Please transcribe the data exactly as shown, skipping the images.

## [Task data]
——————

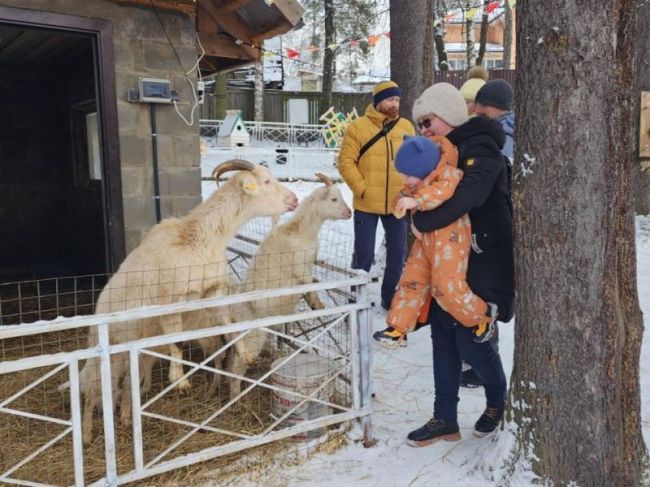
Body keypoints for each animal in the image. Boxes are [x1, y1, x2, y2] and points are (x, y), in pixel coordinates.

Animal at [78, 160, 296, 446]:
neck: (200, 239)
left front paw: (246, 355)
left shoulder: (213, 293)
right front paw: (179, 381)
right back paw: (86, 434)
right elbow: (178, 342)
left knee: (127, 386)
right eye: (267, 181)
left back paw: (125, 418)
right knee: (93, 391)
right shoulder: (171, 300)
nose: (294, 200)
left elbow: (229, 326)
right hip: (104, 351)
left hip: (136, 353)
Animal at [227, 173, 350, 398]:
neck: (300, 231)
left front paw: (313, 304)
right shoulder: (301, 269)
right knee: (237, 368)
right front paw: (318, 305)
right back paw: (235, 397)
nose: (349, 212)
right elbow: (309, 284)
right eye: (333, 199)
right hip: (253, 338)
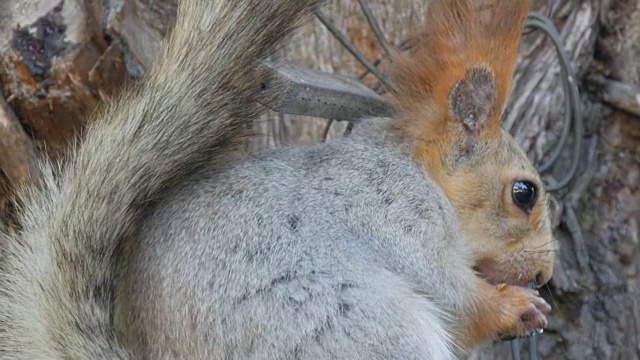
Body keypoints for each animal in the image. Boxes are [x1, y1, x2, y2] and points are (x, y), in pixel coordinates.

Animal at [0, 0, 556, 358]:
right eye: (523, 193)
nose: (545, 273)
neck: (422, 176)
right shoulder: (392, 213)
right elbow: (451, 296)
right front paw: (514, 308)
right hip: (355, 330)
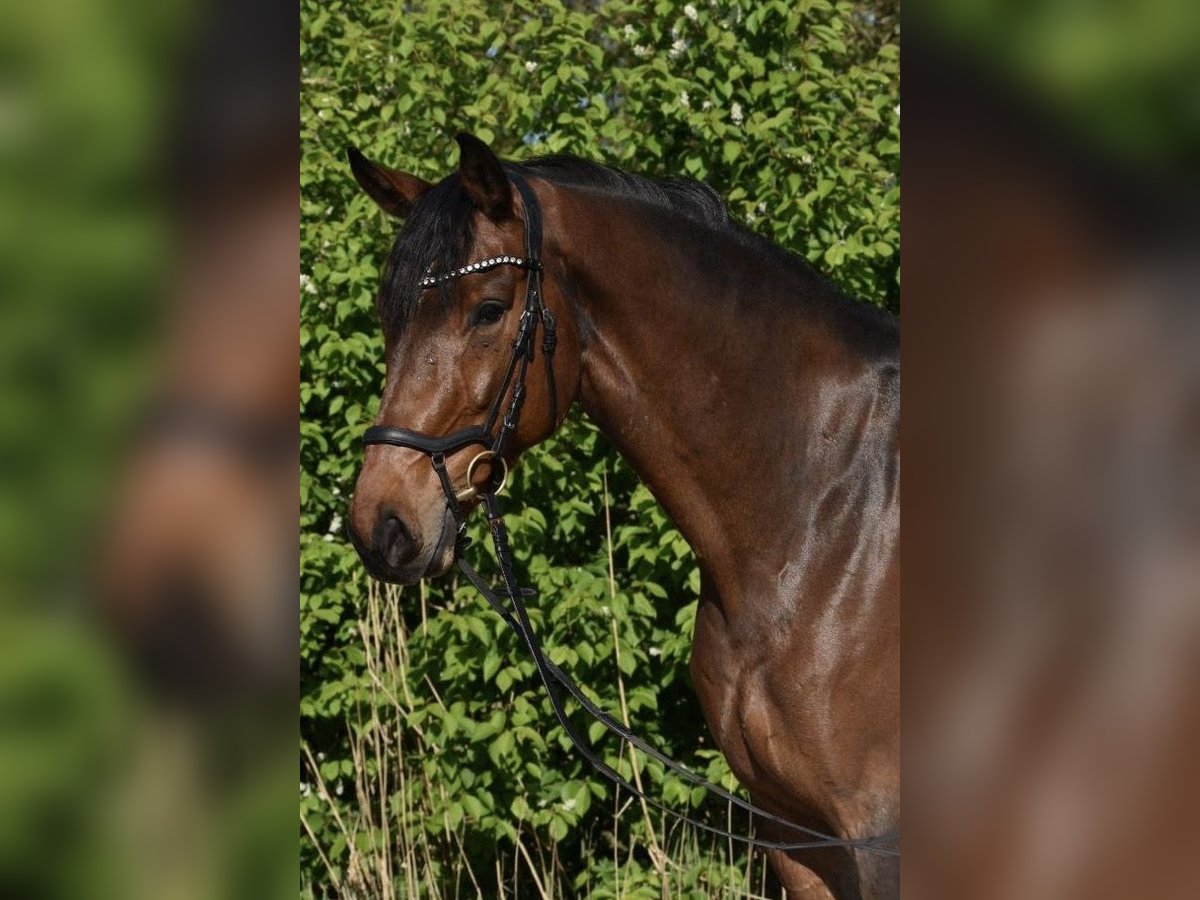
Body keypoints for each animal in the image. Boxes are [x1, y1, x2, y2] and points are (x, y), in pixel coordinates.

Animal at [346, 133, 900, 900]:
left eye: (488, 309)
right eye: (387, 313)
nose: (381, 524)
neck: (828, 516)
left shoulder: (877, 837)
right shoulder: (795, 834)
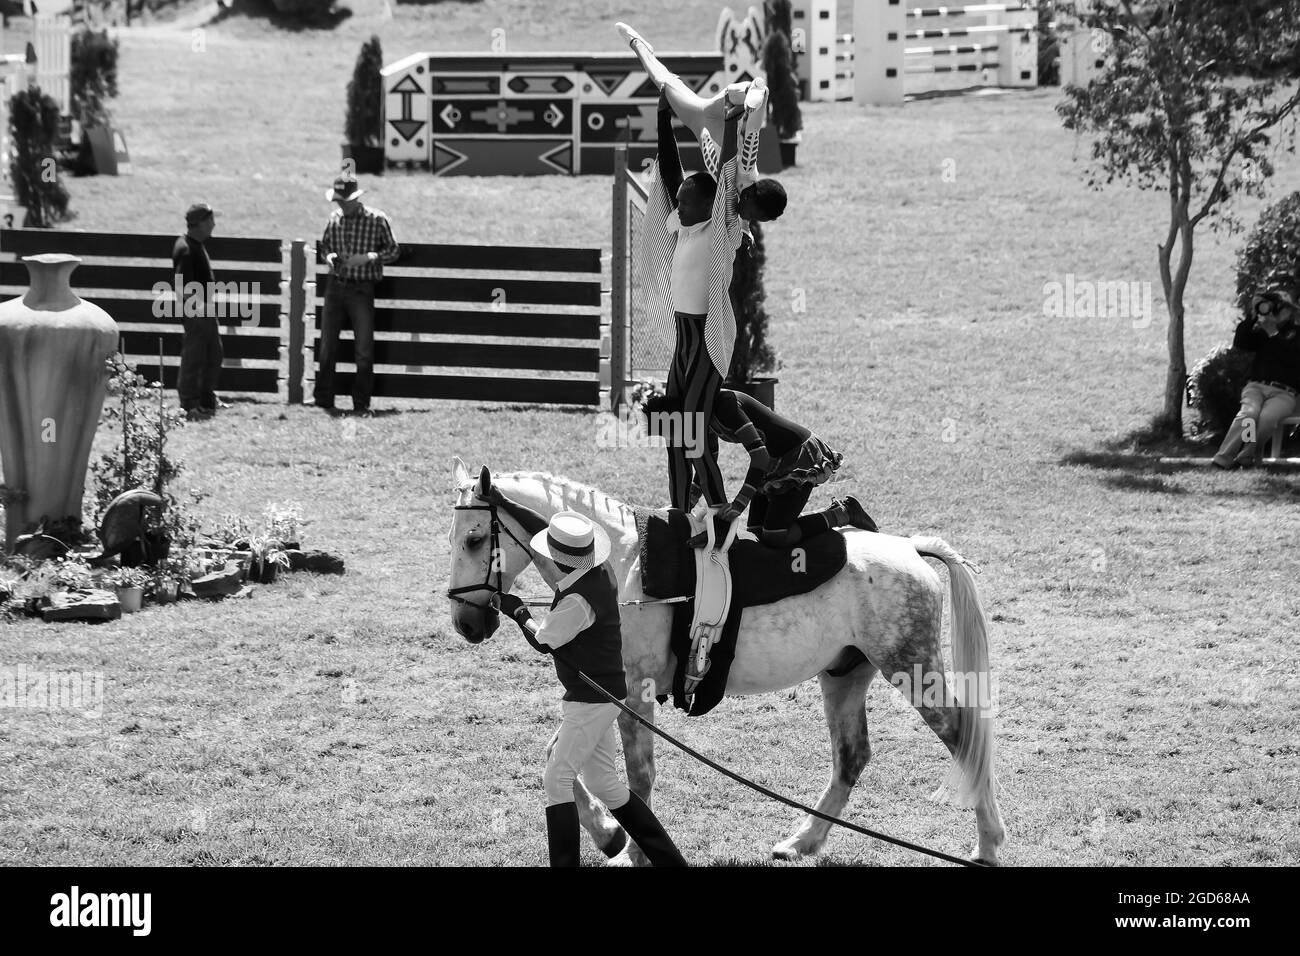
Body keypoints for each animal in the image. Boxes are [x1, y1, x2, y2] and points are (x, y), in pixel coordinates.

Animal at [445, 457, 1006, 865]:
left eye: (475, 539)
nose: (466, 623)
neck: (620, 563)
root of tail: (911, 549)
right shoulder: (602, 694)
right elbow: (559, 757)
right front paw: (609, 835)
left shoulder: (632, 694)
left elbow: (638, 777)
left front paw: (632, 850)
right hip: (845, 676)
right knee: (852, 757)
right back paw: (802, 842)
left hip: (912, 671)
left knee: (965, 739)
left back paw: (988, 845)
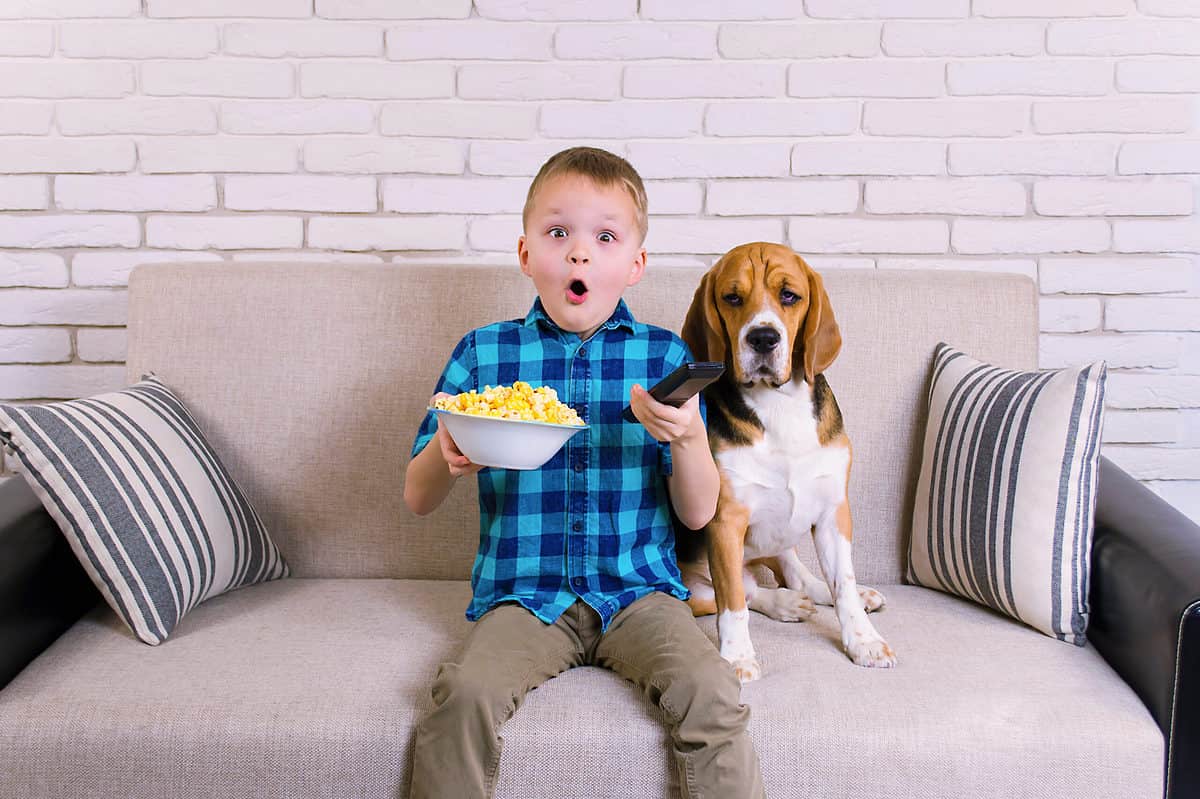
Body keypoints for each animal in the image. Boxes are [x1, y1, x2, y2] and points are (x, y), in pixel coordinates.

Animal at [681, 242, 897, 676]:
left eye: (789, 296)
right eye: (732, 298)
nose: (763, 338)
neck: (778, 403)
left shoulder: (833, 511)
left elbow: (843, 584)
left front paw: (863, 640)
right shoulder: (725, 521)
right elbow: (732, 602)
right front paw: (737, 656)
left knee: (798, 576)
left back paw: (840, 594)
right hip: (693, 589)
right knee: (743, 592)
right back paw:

——————

## [Answer to this exercise]
Body keypoints for each animal in the image. Boxes are [x1, y1, x2, y2] and points are (x, y), in pixel coordinates.

Animal at [78, 160, 296, 446]:
neck: (200, 239)
left front paw: (246, 355)
left shoulder: (213, 293)
right front paw: (179, 381)
right back paw: (86, 434)
right elbow: (178, 342)
left knee: (127, 386)
right eye: (267, 181)
left back paw: (125, 418)
right knee: (93, 391)
right shoulder: (171, 300)
nose: (294, 200)
left elbow: (229, 326)
right hip: (104, 351)
left hip: (136, 353)
Animal at [227, 173, 350, 398]:
neck: (300, 231)
left front paw: (313, 304)
right shoulder: (301, 269)
right knee: (237, 368)
right front paw: (318, 305)
right back paw: (235, 397)
nose: (349, 212)
right elbow: (309, 284)
right eye: (333, 199)
right hip: (253, 338)
Body keypoints for each animal in the image. Boxes are [x1, y1, x2, y2] and points are (x, y), in pixel coordinates.

Animal at [0, 0, 556, 358]:
right eye: (523, 193)
nose: (545, 273)
neck: (422, 176)
right shoulder: (392, 213)
right elbow: (451, 296)
right front paw: (514, 308)
right hip: (355, 330)
Body keypoints for each animal in the image. Boxes are [x1, y1, x2, y2] and points are (x, y), in pixel coordinates.

Animal at [346, 133, 900, 900]:
left eye: (488, 309)
right eye: (387, 313)
nose: (381, 524)
neck: (828, 516)
left shoulder: (877, 837)
right shoulder: (795, 834)
Body keypoints for each animal in the image. Boxes are [x1, y1, x2, y2] and points are (x, y), in pixel coordinates.

Animal at [445, 457, 1006, 865]:
left eye: (475, 539)
nose: (466, 623)
neck: (620, 563)
root of tail: (911, 549)
right shoulder: (602, 694)
right elbow: (559, 757)
right front paw: (609, 835)
left shoulder: (632, 694)
left elbow: (638, 777)
left front paw: (632, 850)
right hip: (845, 676)
right knee: (852, 757)
right back paw: (802, 842)
left hip: (912, 671)
left knee: (965, 739)
left back paw: (988, 845)
Body keypoints for each animal in the image. Boxes are [x1, y1, x2, y2] and points are (x, y), in pixel coordinates.

Animal at [681, 242, 897, 676]:
left eye: (789, 296)
right eye: (732, 298)
nose: (763, 338)
neck: (778, 403)
left shoulder: (833, 511)
left elbow: (843, 584)
left front paw: (863, 640)
right shoulder: (725, 521)
right elbow: (732, 602)
right front paw: (737, 656)
left knee: (798, 576)
left back paw: (840, 594)
right hip: (693, 589)
right knee: (743, 592)
right back paw:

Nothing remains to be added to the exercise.